Starting with the line that contains "X0078343Y0128776D03*" and stopping after the line that contains "X0291571Y0335547D03*", return each line below exactly as written, with no others.
── DATA
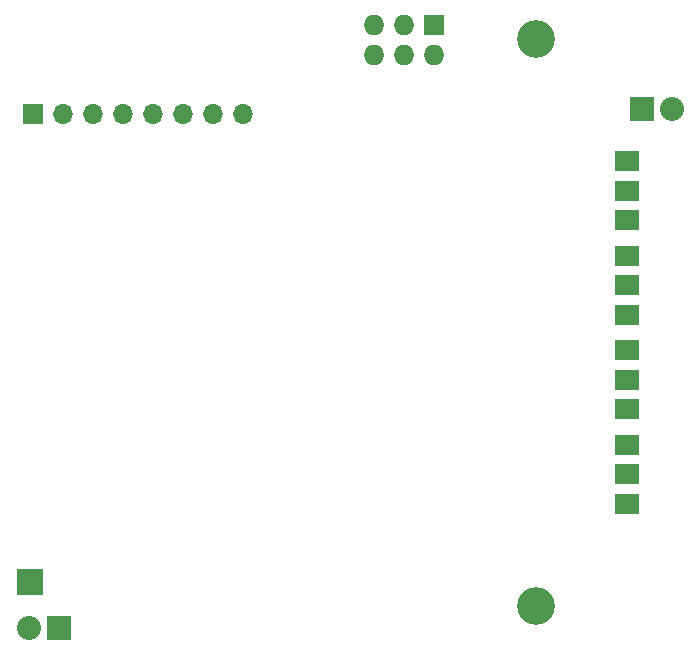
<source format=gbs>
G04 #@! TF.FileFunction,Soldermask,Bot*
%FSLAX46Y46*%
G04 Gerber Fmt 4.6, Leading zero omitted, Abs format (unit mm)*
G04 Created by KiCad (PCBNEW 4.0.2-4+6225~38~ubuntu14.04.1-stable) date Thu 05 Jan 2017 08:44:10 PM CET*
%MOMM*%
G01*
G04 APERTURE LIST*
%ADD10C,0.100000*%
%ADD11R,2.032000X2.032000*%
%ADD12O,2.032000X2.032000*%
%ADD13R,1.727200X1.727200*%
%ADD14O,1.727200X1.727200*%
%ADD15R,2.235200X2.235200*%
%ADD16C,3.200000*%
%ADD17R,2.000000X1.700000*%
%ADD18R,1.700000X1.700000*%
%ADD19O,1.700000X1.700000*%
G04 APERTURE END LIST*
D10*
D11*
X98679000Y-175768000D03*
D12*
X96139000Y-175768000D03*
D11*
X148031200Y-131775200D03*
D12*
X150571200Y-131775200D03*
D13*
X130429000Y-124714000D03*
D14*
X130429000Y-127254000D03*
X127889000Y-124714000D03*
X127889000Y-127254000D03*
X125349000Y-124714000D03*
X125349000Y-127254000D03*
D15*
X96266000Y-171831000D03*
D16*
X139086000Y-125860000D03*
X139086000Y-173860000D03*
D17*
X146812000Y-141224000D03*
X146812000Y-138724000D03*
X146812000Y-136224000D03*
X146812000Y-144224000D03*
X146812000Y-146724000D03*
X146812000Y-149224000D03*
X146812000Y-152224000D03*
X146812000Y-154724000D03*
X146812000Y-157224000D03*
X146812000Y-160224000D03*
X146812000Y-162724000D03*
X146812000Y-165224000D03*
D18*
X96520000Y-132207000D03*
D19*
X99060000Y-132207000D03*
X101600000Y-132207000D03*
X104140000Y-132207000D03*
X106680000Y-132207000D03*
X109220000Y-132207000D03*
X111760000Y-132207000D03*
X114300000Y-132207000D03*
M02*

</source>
────
── DATA
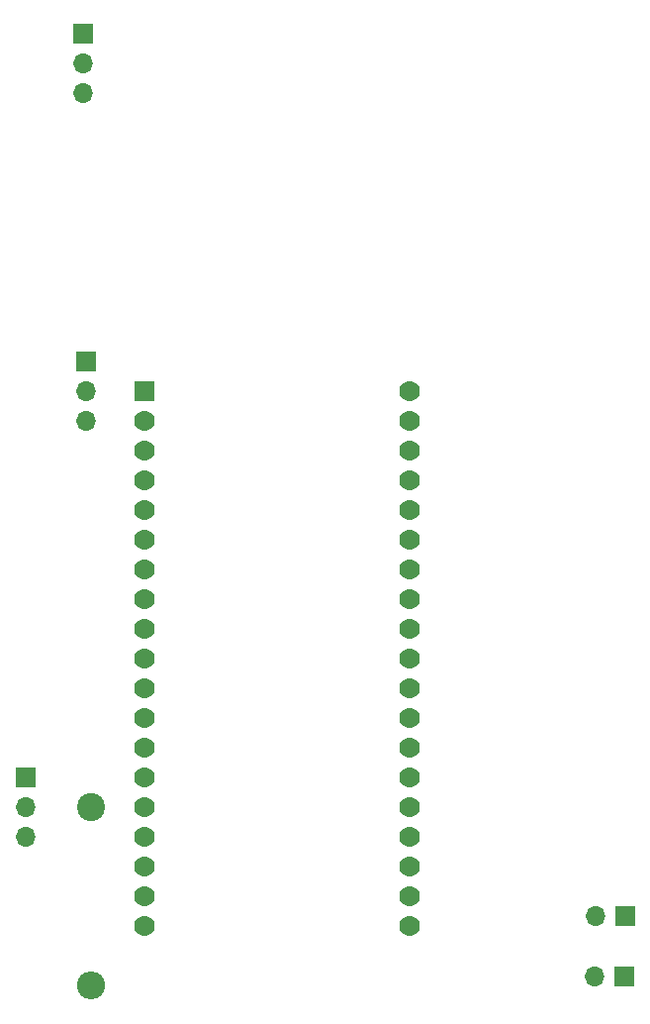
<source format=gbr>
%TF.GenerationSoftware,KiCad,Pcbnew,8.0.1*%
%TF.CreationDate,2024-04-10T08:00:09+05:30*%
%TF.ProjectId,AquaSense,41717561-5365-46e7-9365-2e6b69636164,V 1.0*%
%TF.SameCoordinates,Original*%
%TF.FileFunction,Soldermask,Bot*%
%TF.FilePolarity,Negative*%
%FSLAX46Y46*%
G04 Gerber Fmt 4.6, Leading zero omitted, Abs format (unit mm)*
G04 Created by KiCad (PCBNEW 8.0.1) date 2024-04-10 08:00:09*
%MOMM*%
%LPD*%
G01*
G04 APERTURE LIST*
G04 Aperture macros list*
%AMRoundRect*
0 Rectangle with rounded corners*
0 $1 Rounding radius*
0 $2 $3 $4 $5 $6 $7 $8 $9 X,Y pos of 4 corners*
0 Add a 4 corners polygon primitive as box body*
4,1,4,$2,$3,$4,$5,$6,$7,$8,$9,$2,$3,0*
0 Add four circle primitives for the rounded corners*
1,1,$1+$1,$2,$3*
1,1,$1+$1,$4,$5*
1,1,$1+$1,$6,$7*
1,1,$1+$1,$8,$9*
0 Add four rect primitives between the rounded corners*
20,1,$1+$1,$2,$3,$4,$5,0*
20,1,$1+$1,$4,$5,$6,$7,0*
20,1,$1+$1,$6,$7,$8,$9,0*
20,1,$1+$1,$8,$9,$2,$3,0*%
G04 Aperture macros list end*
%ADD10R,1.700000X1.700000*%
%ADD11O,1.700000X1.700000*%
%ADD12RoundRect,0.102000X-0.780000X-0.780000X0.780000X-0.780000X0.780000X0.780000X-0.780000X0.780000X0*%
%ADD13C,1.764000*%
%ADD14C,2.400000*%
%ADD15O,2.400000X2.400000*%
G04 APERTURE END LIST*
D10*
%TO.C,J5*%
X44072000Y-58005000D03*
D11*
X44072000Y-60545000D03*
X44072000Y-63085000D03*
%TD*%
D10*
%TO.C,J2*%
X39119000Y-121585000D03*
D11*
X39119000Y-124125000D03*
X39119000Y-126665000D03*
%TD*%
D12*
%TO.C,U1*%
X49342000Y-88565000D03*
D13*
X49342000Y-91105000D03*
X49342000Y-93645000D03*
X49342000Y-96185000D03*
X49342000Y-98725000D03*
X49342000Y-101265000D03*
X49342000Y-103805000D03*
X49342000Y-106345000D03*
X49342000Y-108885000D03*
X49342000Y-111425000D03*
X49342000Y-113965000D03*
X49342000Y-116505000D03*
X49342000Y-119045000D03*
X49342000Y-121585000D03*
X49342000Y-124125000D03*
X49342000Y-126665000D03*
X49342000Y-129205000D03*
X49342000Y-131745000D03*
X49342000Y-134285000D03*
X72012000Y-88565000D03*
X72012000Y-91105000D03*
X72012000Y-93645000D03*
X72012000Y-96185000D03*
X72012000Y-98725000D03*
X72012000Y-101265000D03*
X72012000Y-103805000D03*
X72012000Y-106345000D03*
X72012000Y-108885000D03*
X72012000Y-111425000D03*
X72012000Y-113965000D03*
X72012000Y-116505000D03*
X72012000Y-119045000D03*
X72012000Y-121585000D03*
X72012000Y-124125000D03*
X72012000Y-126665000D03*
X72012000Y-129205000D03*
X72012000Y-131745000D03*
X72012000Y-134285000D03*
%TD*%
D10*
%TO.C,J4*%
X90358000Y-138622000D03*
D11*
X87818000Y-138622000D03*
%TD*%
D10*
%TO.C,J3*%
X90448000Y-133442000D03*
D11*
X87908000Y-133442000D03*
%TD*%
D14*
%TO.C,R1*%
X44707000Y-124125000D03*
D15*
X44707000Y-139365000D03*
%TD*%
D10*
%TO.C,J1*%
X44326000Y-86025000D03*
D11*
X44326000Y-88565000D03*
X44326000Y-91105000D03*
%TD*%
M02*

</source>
────
── DATA
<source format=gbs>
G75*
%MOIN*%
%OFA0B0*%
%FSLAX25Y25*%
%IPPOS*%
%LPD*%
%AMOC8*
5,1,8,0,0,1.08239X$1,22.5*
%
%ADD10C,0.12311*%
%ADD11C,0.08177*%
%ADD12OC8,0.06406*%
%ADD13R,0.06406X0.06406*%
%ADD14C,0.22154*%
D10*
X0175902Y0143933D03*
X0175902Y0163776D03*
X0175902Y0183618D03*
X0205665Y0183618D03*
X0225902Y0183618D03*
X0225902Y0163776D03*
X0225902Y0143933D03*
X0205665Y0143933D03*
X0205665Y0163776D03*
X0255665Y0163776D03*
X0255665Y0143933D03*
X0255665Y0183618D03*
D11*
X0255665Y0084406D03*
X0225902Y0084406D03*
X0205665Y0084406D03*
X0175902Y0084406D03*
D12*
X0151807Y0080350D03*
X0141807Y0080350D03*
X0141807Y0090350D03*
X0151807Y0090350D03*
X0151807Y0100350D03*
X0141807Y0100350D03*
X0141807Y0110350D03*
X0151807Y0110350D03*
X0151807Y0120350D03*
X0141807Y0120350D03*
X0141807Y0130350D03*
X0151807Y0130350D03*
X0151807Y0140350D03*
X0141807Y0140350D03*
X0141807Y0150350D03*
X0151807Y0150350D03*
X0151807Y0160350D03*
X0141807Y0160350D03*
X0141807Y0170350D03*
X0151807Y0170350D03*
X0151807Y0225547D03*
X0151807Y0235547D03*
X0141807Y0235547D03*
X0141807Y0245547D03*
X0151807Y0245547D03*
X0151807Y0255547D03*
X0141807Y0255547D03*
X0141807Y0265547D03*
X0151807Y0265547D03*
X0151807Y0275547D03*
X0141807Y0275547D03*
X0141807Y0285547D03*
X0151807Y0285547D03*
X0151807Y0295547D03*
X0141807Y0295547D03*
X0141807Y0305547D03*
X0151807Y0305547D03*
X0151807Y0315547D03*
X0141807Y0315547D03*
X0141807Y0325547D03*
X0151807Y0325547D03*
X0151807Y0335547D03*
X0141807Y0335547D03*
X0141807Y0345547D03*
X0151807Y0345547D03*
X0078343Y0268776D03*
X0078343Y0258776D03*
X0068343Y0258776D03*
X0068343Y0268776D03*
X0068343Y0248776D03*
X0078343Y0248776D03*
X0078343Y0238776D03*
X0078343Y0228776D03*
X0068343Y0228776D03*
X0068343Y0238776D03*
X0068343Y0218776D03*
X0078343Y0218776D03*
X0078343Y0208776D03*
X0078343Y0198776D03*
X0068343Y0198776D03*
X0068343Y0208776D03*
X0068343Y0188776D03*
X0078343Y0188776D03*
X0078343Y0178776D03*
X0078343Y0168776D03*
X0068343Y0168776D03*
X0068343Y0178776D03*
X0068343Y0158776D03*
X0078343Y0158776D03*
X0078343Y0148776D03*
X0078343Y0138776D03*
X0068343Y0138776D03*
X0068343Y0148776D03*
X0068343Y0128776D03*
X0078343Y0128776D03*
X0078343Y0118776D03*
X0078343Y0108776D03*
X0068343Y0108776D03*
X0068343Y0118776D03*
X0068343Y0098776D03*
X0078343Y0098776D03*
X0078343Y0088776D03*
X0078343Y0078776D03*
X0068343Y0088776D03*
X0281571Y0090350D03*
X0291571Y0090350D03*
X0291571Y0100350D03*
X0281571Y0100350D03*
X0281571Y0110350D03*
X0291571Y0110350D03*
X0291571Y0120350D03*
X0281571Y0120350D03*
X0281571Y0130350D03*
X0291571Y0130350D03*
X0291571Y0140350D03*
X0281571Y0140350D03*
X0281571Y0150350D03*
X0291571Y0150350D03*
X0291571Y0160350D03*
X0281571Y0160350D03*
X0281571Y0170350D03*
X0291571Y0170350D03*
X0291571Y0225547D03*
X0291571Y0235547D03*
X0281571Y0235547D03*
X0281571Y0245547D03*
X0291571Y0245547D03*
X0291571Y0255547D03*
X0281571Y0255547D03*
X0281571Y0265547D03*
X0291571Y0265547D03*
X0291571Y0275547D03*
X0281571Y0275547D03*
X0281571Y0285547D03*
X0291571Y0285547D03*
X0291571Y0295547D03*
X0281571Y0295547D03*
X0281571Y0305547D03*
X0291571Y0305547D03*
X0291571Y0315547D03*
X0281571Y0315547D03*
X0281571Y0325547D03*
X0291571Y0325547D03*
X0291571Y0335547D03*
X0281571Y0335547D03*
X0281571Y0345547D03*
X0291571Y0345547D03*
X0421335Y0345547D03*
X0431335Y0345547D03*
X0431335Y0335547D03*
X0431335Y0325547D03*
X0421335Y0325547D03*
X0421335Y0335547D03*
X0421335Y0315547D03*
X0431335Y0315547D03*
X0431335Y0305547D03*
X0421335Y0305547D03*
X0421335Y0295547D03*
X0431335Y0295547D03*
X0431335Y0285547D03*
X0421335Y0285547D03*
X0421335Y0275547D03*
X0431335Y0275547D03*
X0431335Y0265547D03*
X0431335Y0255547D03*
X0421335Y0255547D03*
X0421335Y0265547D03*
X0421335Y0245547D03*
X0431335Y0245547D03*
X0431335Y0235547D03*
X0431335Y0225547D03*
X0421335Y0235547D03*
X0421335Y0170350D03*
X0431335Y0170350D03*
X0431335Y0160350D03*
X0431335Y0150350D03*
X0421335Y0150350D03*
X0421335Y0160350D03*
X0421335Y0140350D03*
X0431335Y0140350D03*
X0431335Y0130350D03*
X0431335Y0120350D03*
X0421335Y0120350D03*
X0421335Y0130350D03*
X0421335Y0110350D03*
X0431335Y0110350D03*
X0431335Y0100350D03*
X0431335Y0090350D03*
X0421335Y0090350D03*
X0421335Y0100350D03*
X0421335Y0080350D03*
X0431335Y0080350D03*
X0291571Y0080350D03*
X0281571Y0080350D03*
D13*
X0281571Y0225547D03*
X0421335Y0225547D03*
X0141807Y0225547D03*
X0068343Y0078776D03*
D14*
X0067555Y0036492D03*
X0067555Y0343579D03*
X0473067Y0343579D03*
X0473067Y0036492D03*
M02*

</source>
────
**COMPLETED EXERCISE:**
X0078343Y0128776D03*
X0078343Y0118776D03*
X0078343Y0108776D03*
X0068343Y0108776D03*
X0068343Y0118776D03*
X0068343Y0098776D03*
X0078343Y0098776D03*
X0078343Y0088776D03*
X0078343Y0078776D03*
X0068343Y0088776D03*
X0281571Y0090350D03*
X0291571Y0090350D03*
X0291571Y0100350D03*
X0281571Y0100350D03*
X0281571Y0110350D03*
X0291571Y0110350D03*
X0291571Y0120350D03*
X0281571Y0120350D03*
X0281571Y0130350D03*
X0291571Y0130350D03*
X0291571Y0140350D03*
X0281571Y0140350D03*
X0281571Y0150350D03*
X0291571Y0150350D03*
X0291571Y0160350D03*
X0281571Y0160350D03*
X0281571Y0170350D03*
X0291571Y0170350D03*
X0291571Y0225547D03*
X0291571Y0235547D03*
X0281571Y0235547D03*
X0281571Y0245547D03*
X0291571Y0245547D03*
X0291571Y0255547D03*
X0281571Y0255547D03*
X0281571Y0265547D03*
X0291571Y0265547D03*
X0291571Y0275547D03*
X0281571Y0275547D03*
X0281571Y0285547D03*
X0291571Y0285547D03*
X0291571Y0295547D03*
X0281571Y0295547D03*
X0281571Y0305547D03*
X0291571Y0305547D03*
X0291571Y0315547D03*
X0281571Y0315547D03*
X0281571Y0325547D03*
X0291571Y0325547D03*
X0291571Y0335547D03*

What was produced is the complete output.